1,632 total views, 2 views today
Since my husband and I got back together, we have been in a “cat and dog” situation. We fight most of the time and after a few hours or half a day, we will find ourselves amending with each other. Through all these fights, he has never harmed me physically. Our battle was always emotional. He always wins when it comes to emotional torture and battery. I always lose because I am not that good when it comes to fighting. I can talk fast but I couldn’t muster the right words to say.
Anyway, for almost a year and a half since we decided to get back together, we have been in the worst scenario of marital conflict but still I stood by him. Around April of 2008, I decided to have a break away from him. So when June came, my children and I went back to my parent’s house. I stayed there for almost four months when I realized that being away and not facing the problem was not the solution. Around October, I left my hometown and visited him back. Yes, we still have fights especially when I demanded love and affection or when jealousy hits. Most of the time, it was on me.

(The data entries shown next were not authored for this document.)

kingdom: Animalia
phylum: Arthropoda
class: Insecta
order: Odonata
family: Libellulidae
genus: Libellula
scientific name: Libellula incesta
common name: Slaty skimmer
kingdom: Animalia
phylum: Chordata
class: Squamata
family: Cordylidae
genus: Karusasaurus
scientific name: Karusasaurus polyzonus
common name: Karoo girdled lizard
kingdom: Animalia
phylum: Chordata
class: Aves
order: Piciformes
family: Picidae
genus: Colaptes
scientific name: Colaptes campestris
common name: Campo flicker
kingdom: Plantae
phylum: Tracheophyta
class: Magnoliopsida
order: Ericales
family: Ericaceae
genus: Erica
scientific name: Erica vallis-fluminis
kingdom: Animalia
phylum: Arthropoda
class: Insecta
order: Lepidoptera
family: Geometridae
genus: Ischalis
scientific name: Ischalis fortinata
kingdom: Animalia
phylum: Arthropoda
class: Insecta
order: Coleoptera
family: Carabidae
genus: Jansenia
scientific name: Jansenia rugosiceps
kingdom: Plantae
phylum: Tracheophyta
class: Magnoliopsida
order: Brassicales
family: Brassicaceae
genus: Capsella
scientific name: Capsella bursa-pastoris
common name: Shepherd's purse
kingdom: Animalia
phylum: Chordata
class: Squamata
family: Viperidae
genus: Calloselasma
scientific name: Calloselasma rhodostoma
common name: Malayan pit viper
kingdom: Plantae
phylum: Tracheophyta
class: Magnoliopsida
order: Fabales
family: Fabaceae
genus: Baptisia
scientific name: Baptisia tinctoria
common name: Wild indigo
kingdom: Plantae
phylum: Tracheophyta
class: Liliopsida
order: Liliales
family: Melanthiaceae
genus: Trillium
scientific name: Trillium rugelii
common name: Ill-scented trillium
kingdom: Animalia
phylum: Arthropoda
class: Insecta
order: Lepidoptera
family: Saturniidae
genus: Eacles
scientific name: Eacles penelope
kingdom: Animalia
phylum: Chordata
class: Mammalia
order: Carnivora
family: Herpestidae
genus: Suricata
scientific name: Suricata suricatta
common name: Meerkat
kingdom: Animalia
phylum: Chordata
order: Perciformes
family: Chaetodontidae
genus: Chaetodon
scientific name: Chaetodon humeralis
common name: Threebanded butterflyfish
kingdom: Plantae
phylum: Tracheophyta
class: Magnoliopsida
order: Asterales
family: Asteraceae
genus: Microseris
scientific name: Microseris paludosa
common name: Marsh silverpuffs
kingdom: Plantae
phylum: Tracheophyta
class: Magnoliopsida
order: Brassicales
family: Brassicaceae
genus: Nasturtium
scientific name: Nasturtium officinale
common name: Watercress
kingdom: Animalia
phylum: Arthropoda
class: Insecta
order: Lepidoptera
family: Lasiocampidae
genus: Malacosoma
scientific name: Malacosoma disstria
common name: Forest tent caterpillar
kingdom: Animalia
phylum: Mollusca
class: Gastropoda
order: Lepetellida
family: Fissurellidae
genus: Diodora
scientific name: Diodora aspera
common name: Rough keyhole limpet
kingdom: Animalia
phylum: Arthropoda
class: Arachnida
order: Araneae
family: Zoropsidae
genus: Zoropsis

We have never fought with his drinking or other vices since I returned because he showed some changes. He never drank outside except when he is with his bosses. He kept his promise that he will try to change but will start from drinking only at home. I agreed to that especially since I have returned, I saw his commitment in playing the guitar at church. He said, he is weak but he wants to serve God with his talents. He said maybe if he pursues in serving God, he will be strong and someday stop his vices. After hearing all those hopeful words, that is when I decided that my children and I should go back with him and support him.
So around November 2008, I have relocated myself and our baby boy back with him. Of course, we have emotional fights every now and then but still I stood with him. I was hopeful as always but when January 2009 came, he started lying and drinking again. He went out saying he will drink two bottles at the store and return home. I have waited for him but he never came home as promised. He arrived around 7 am in the morning and the sad part was he lost the cell phone that I gave him as a gift from my blogging income. Take note, this was already the second cell phone that was lost because of his drinking.
The saddest part really is when he is drunk. I can put up with him not showing love and affection but when he is drunk, he talks abusively. I don’t know which is the real him, when he is drunk or sober. When he is drunk, he tells me hurtful and degrading things but when he is sober, he tells me hopeful words. Well, there are also times that when he is sober and we are having a fight, he talks harshly but when we are in good mood, he tells me good things. So, that is making me very confused!
Anyway, if I haven’t left him before when he was all drinking and vices, I think it would still be early to decide to leave him behind for good right now. After all, he has committed himself in the service to our Lord and just last Saturday, he has submitted himself to our local pastor for accountability with his decisions. That means he had allowed the pastor to reprimand and remind him of the bad decisions he has and the commitment he have promised to God. If I had hope before when he was not yet conscious with God, I guess I must have hope all the more right now since he is trying to commit himself to Him right?
Though I kept blogging about the pain and the remorse I have, I still find myself hopeful after a few hours of careful thinking. I have considered all the comments my friend has given and also what our pastor has advised but still, amidst the pain, I can still see hope especially now that I have seen small but major changes. Aside from that, I also have come to realize my faults too. I have clutched too much with the past that it also caused me to be unforgiving, jealous and judgmental at times. He made many mistakes and I did a few too. So, I might have not been fair with his feelings also.
Oh well, amidst of the economic recession and emotional turmoil, I can still see hope. Not in him but with God. I guess God is a just God. He will not put all our labors in vain. If I persist and hope, maybe the time will come that I will be able to see emotional, financial and spiritual breakthrough in our marriage. If I stop now, I might not able to see the rainbow after the rain. All I have right now is faith that God will see me through all these things.
I am sure all of you can understand this. God has allowed these things to happen and let’s just hope that He reveals His answer soon so that we may able to celebrate His goodness and love.